I have heard that armadillos carry leprosy. Is this true? How about any other nasty diseases?
Tom Wilkinson, via AOL
A query to the Straight Dope Science Advisory Board drew the following response: “Q. Why don’t lepers play hockey? A. Too many face-offs.” You see why scientific progress is slow. I have, however, established that the answer to your question is yes — armadillos do carry leprosy.
I know, I know. Armadillos?
Hey, don’t look at me. Nobody else is quite sure what to make of it either. Leprosy, one of history’s most dread diseases, has been around since ancient times. But it has never been easy to study because the bacillus that causes it, Mycobacterium leprae, can’t be grown in the lab. We’re still not sure of such basic facts as how you catch it. (Apparently nasal discharges are one form of transmission, so I guess you don’t want to borrow a hanky in a leper colony.)
It was long thought only humans could get leprosy. Then in the late 1960s researchers speculated that armadillos might be a good test bed for leprosy research because (a) M. leprae thrives in cooler parts of the body (feet, nose, ears, etc.); (b) armadillos have a relatively low body temperature as mammals go, 30 to 35 degrees Celsius compared to 37 degrees in humans (98.6 Fahrenheit for you retro types); (c) armadillos live long enough, 12 to 15 years, for this slow-acting disease to emerge; and (d) armadillo litters almost invariably consist of identical quadruplets, which was useful for genetic experiments.
Aspects of this conjecture might seem far-fetched (I’m thinking of the low body temp part), but it panned out. Several nine-banded armadillos, the type found in the U.S., were inoculated with leprosy germs and came down with full-blown cases of the disease.
Later the researchers discovered something odd: some armadillos already had leprosy. At first they thought the animals had escaped from the leprosy-inoculation experiment or become infected through contact with the lab’s waste. But eventually these possibilities were ruled out. Nine-banded armadillos, of which there are 30 to 50 million in the southeastern U.S., are believed to be the only significant natural reservoir of leprosy apart from humans. (A few cases have been found in chimps and mangabey monkeys in Africa.) How the armadillos got leprosy in the first place nobody knows. But there you are.

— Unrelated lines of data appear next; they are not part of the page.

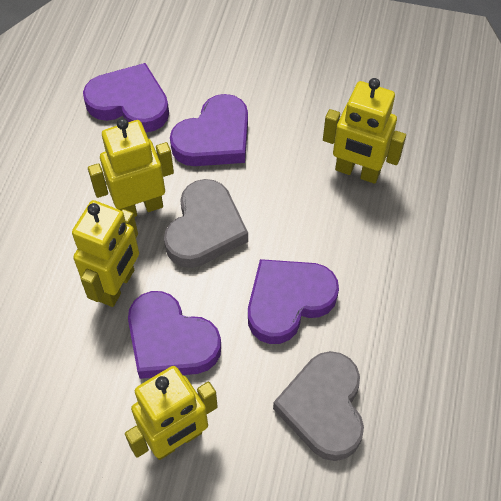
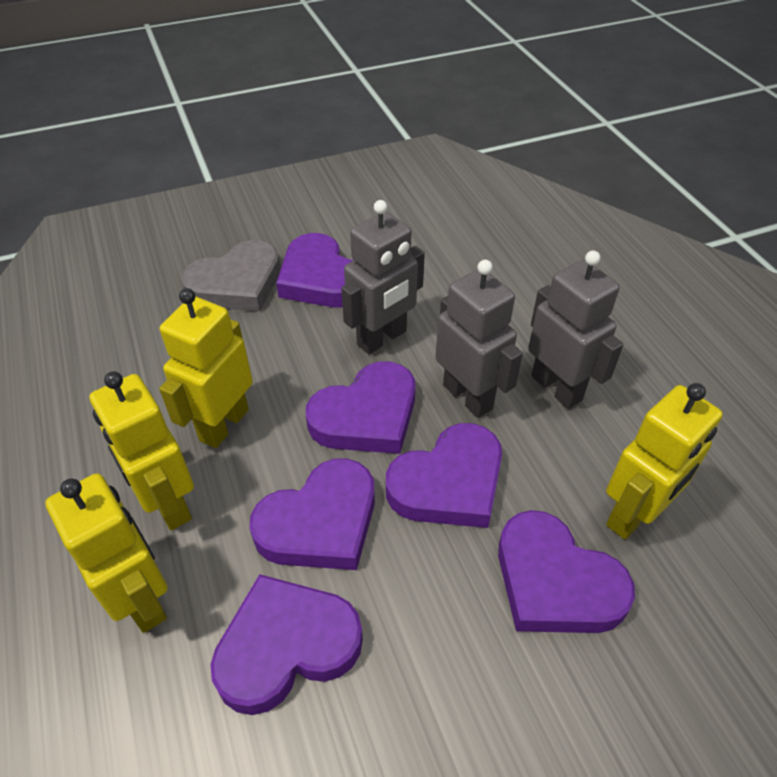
grey heart: [164,179,248,268] [273,351,364,461] = 2 -> [181,240,281,312] = 1
grey robot: none = 0 -> [341,200,425,354] [435,260,523,418] [528,250,623,409] = 3
purple heart: [83,63,169,132] [128,291,221,379] [170,94,248,166] [248,259,339,344] = 4 -> [210,574,363,715] [250,458,375,570] [276,233,354,307] [306,361,415,454] [386,423,502,528] [498,510,635,633] = 6

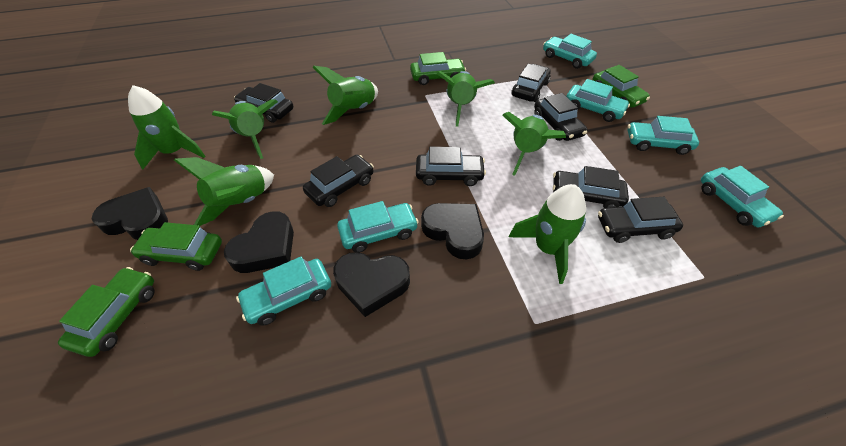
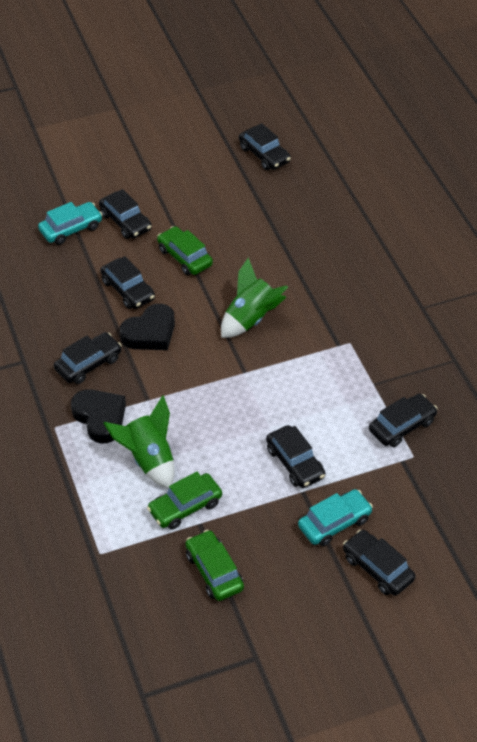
black heart: [92,187,168,240] [224,211,294,273] [333,252,410,317] [421,203,484,259] = 4 -> [71,389,126,443] [120,304,175,350] = 2
green car: [58,267,154,357] [130,222,222,271] [410,52,466,85] [593,65,650,108] = 4 -> [147,472,222,530] [157,226,213,275] [185,530,244,601] = 3
green rocket: [128,85,205,170] [174,157,274,226] [212,99,278,159] [313,66,378,125] [437,71,495,127] [503,112,566,176] [509,184,586,284] = 7 -> [103,395,174,489] [221,257,288,338] = 2
turquoise car: [236,257,331,326] [337,201,419,253] [543,34,597,69] [566,79,630,122] [627,116,699,155] [701,166,784,227] = 6 -> [38,202,103,245] [298,489,373,546] = 2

Should you live in fear that you’ll be infected by an armadillo? Well, if you’re going to worry about AIDS and hepatitis C, you might as well round out your paranoia by worrying about leprosy. Realistically, though, the chances are slim.
While suspected instances of ‘dillo-to-human transmission have been reported, leprosy remains uncommon in the U.S. and Canada (6,000 U.S. cases) and is in long-term decline worldwide — an estimated 2.4 million cases as of 1994. Fewer than 5 percent of wild armadillos have it, though I grant you that 5 percent of 30 to 50 million is a lot of armadillos.
The disease is not especially contagious; researchers think that 95 percent of humans are naturally immune. Leprosy is treatable, and a vaccine (not totally effective) is currently available. While one doesn’t wish to minimize the consequences of this disease, it’s not the certain nightmare it used to be. Equally important, there’s no need for people who have it to be treated like, you know, lepers.